• [Text for analysis]:

==================================================

I have heard through the grapevine that the new general medical devices regulation may use a similar system, allowing Member States to comment on the Notified Body’s evaluation of high risk devices prior to CE marking, except if the evaluation shows that the device has been designed and evaluated in conformity with EU standards developed by a body to be appointed for this, perhaps SCENHIR that issued scientific reports on among other things reprocessing of devices in the past and which is now working on breast implant guidelines, or the JRC, the Commission’s inhouse scientific service.
Another important but not so new novelty in the Regulation is that the manufacturer has a positive obligation to collect, evaluate and submit to the Notified Body information regarding changes with regard to the animal tissue or derivatives used for the device or with regard to the TSE risk in relation to the device (a responsible manufacturer would do this already because this was already included in section 8.0 of the the non-binding MEDDEV). If the Notified Body subsequently concludes that such information leads to an increase of the overall TSE risk, the conformity of the device concerned must be assessed again, including the step of involving member states’ competent authorities.
Finally, the Regulation is more prescriptive in the evaluation required for renewal of a certificate by a Notified Body by setting out a minimum list of aspects to be evaluated by the Notified Body.

==================================================

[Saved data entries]
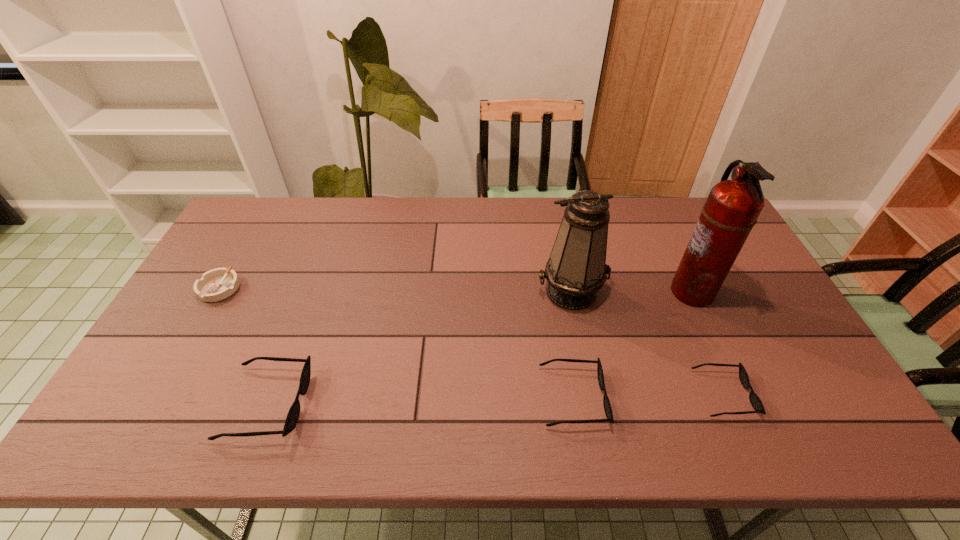
I want to click on empty location between the third shortest object and the leftmost sunglasses, so pos(420,400).

I want to click on free space that is in between the leftmost object and the second shortest sunglasses, so click(x=396, y=342).

Identify which object is the fifth nearest to the second object from left to right. Please provide its 2D coordinates. Your answer should be formatted as a tuple, i.e. [(x, y)], where the tuple contains the x and y coordinates of a point satisfying the conditions above.

[(732, 208)]

Identify the location of object that ranks as the second closest to the tallest object. (576, 269).

Identify which sunglasses is the second nearest to the second tallest object. Please provide its 2D coordinates. Your answer should be formatted as a tuple, i.e. [(x, y)], where the tuple contains the x and y coordinates of a point satisfying the conditions above.

[(755, 401)]

Locate an element on the screen. The image size is (960, 540). sunglasses that is the second closest to the leftmost sunglasses is located at coordinates (755, 401).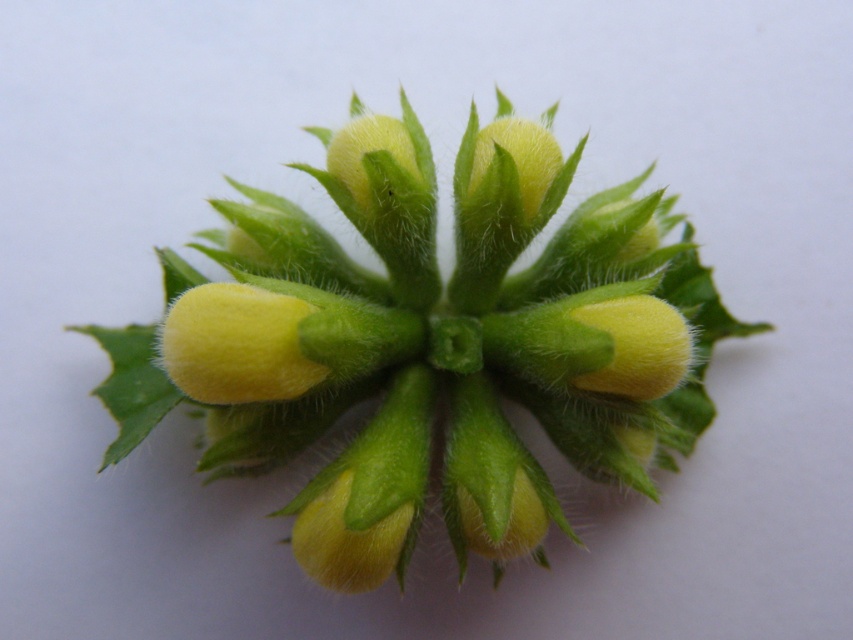
Question: Which object is farther from the camera taking this photo?

Choices:
 (A) yellow fuzzy flower at center
 (B) fuzzy yellow buds at center

Answer: (B)

Question: Considering the relative positions of fuzzy yellow buds at center and yellow fuzzy flower at center in the image provided, where is fuzzy yellow buds at center located with respect to yellow fuzzy flower at center?

Choices:
 (A) left
 (B) right

Answer: (B)

Question: Among these points, which one is nearest to the camera?

Choices:
 (A) (305, 388)
 (B) (305, 224)

Answer: (A)

Question: Is fuzzy yellow buds at center behind yellow fuzzy flower at center?

Choices:
 (A) yes
 (B) no

Answer: (A)

Question: Does fuzzy yellow buds at center lie behind yellow fuzzy flower at center?

Choices:
 (A) no
 (B) yes

Answer: (B)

==================================================

• [Task]:
Transcribe the part of the text on the medical devices regulation that runs from "Another important but" down to "states’ competent authorities.".

• [Your solution]:
Another important but not so new novelty in the Regulation is that the manufacturer has a positive obligation to collect, evaluate and submit to the Notified Body information regarding changes with regard to the animal tissue or derivatives used for the device or with regard to the TSE risk in relation to the device (a responsible manufacturer would do this already because this was already included in section 8.0 of the the non-binding MEDDEV). If the Notified Body subsequently concludes that such information leads to an increase of the overall TSE risk, the conformity of the device concerned must be assessed again, including the step of involving member states’ competent authorities.